“‘I weep and I wail when I think upon death, and behold our beauty, fashioned after the image of God, lying in the tomb disfigured, dishonoured, bereft of form....
“‘Of a truth, all things are vanity, and life is but a shadow and a dream. For in vain doth every one who is born of earth disquiet himself, as saith the Scriptures: when we have acquired the world, then do we take up our abode in the grave, where kings and beggars lie down together....’

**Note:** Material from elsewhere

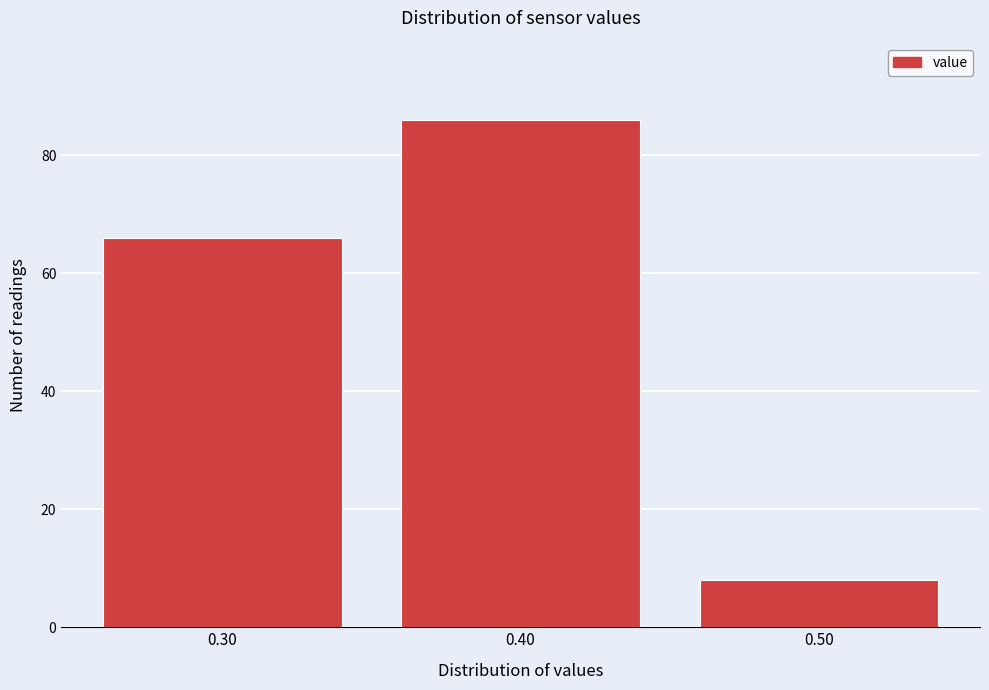

Reading left to right, transcribe this chart: for each bar, give the range it covers on the x-axis and its height. The values are not printed on the chart, so give them approximately, as read against the axis.

0.25 to 0.35: 66
0.35 to 0.45: 86
0.45 to 0.55: 8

“‘Kings and beggars!’” repeated Tikhon Ilitch with ecstatic melancholy, and shook his head. “Life is over, dear brother! I had, you understand, a dumb cook; I gave her, the stupid thing, a kerchief from foreign parts; and what does she do but take and wear it completely to rags, wrong side out! Do you understand? Out of stupidity and greed. She begrudged wearing it right side out on ordinary days—and when a feast-day came along nothing was left of it but rags. And that’s exactly the way it is with me and with my life. ’Tis truly so!”
On returning to Durnovka Kuzma was conscious of only one feeling—a certain dull agony. And all the last days of his stay at Durnovka were passed in that dull agony.
XIII
DURING those days snow fell, and they were only waiting for that snow at Syery’s farmstead, so that the road might be in order for the celebration of the wedding.

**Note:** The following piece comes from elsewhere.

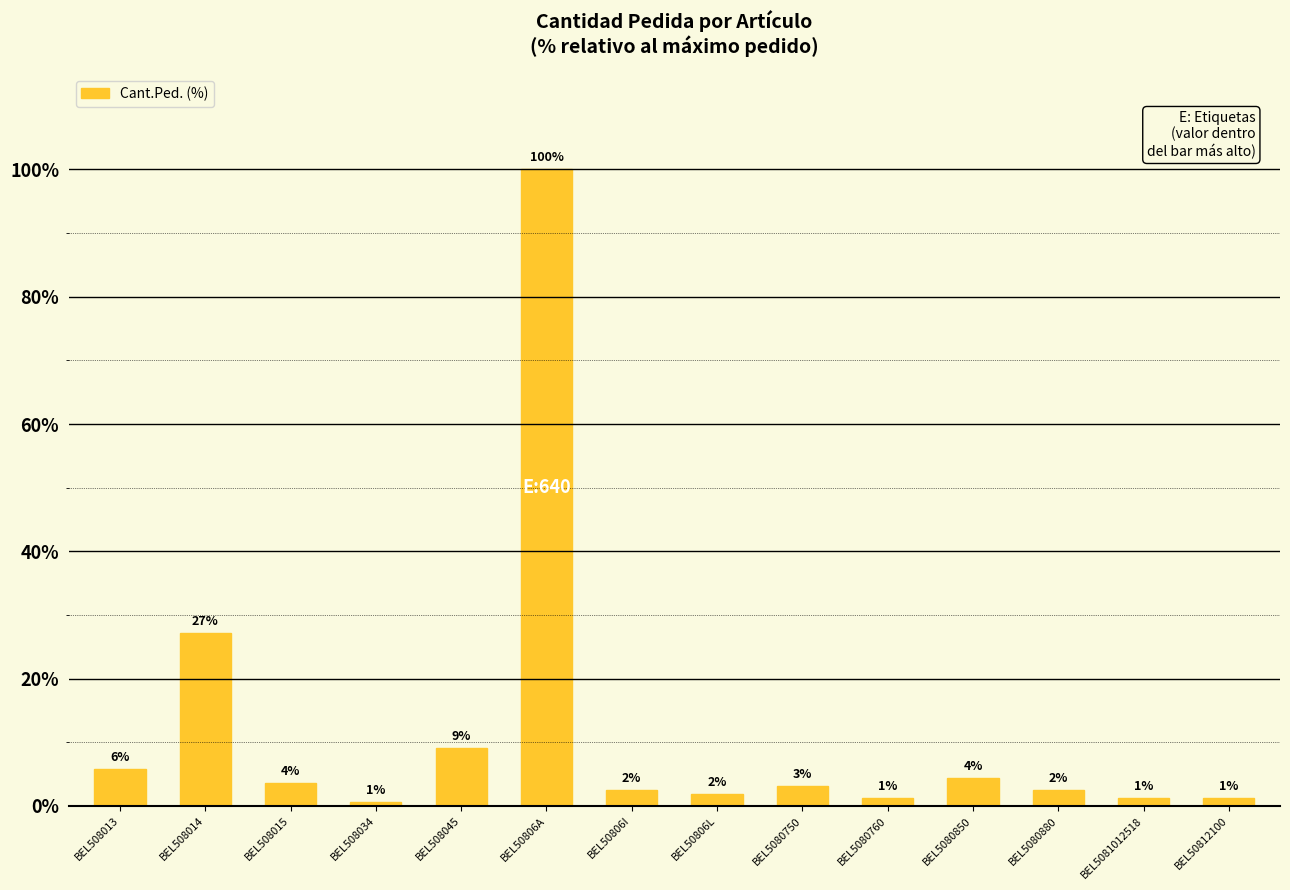

The value at BEL508045 is 9.1. True or false?

True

On the twelfth of February, towards evening, in the gloom of the cold entrance lobby, a low-toned conversation was in progress. Beside the stove stood the Bride, a yellow kerchief besprinkled with black polka-dots pulled well down on her forehead, staring at her bark-shoes. By the door stood short-legged Deniska, hatless, in a heavy undercoat, with drooping shoulders. He, too, was gazing downward, at some women’s high shoes with metal tips, which he was twisting about in his hands. The boots belonged to the Bride. Deniska had mended them, and had come to receive five kopeks for his work.
“But I haven’t got it,” the Bride was saying, “and I think Kuzma Ilitch is taking a nap. Just you wait until to-morrow.”
“I can’t possibly wait,” replied Deniska in a sing-song, meditative voice, as he picked at the metal tip with his finger nail.
“Well, what are we going to do about it?”